#### [Listed records]
..........

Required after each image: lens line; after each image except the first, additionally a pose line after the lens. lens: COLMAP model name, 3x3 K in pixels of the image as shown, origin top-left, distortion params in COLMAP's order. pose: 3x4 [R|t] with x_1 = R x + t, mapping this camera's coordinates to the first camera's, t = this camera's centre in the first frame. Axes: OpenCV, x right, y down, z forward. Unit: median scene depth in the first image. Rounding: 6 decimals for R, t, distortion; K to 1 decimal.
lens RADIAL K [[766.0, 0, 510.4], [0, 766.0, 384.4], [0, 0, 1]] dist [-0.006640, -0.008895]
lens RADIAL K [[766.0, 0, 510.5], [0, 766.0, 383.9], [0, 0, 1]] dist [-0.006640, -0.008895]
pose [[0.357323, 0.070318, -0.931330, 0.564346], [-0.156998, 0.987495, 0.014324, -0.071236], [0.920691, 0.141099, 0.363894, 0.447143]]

..........

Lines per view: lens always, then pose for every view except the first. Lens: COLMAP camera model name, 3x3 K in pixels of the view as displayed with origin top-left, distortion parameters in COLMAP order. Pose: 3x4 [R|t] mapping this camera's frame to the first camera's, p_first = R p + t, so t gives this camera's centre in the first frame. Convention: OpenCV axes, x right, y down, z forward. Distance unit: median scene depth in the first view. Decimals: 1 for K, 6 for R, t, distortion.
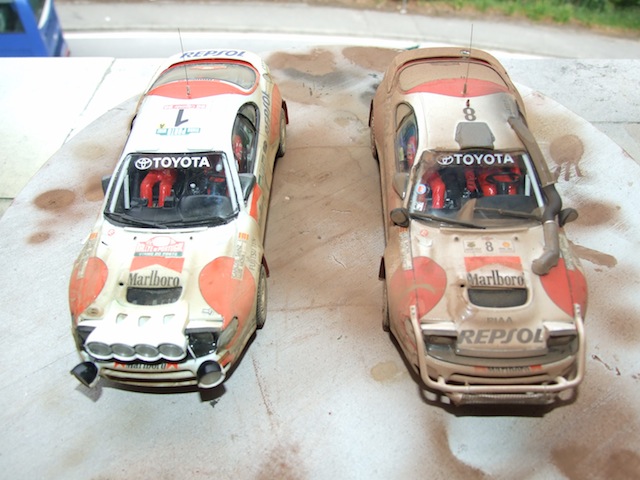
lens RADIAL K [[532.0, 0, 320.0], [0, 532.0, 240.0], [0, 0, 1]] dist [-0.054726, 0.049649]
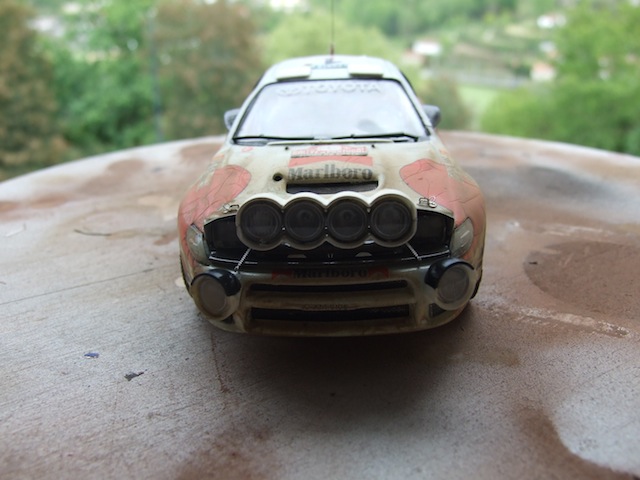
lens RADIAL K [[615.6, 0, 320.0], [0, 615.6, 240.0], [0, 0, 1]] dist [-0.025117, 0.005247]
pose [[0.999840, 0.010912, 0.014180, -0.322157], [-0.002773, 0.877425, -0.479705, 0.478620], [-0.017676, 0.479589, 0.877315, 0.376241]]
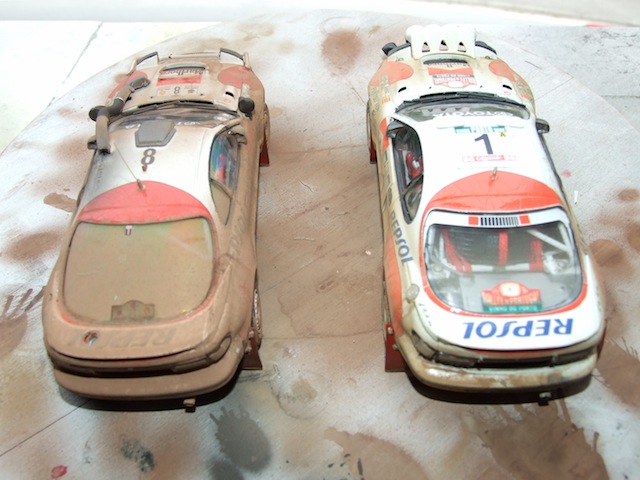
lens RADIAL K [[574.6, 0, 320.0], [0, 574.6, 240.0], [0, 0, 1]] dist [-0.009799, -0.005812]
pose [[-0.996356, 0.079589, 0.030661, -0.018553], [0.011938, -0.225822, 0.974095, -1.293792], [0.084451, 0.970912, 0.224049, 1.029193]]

..........

Copy the records from the line containing "Lines per view: lens" through the line containing "0.970912, 0.224049, 1.029193]]", including both of those lines, and leave the pictures out.

Lines per view: lens always, then pose for every view except the first. Lens: COLMAP camera model name, 3x3 K in pixels of the view as displayed with origin top-left, distortion parameters in COLMAP order. Pose: 3x4 [R|t] mapping this camera's frame to the first camera's, p_first = R p + t, so t gives this camera's centre in the first frame. Convention: OpenCV axes, x right, y down, z forward. Distance unit: median scene depth in the first view. Decimals: 1 for K, 6 for R, t, distortion.
lens RADIAL K [[532.0, 0, 320.0], [0, 532.0, 240.0], [0, 0, 1]] dist [-0.054726, 0.049649]
lens RADIAL K [[615.6, 0, 320.0], [0, 615.6, 240.0], [0, 0, 1]] dist [-0.025117, 0.005247]
pose [[0.999840, 0.010912, 0.014180, -0.322157], [-0.002773, 0.877425, -0.479705, 0.478620], [-0.017676, 0.479589, 0.877315, 0.376241]]
lens RADIAL K [[574.6, 0, 320.0], [0, 574.6, 240.0], [0, 0, 1]] dist [-0.009799, -0.005812]
pose [[-0.996356, 0.079589, 0.030661, -0.018553], [0.011938, -0.225822, 0.974095, -1.293792], [0.084451, 0.970912, 0.224049, 1.029193]]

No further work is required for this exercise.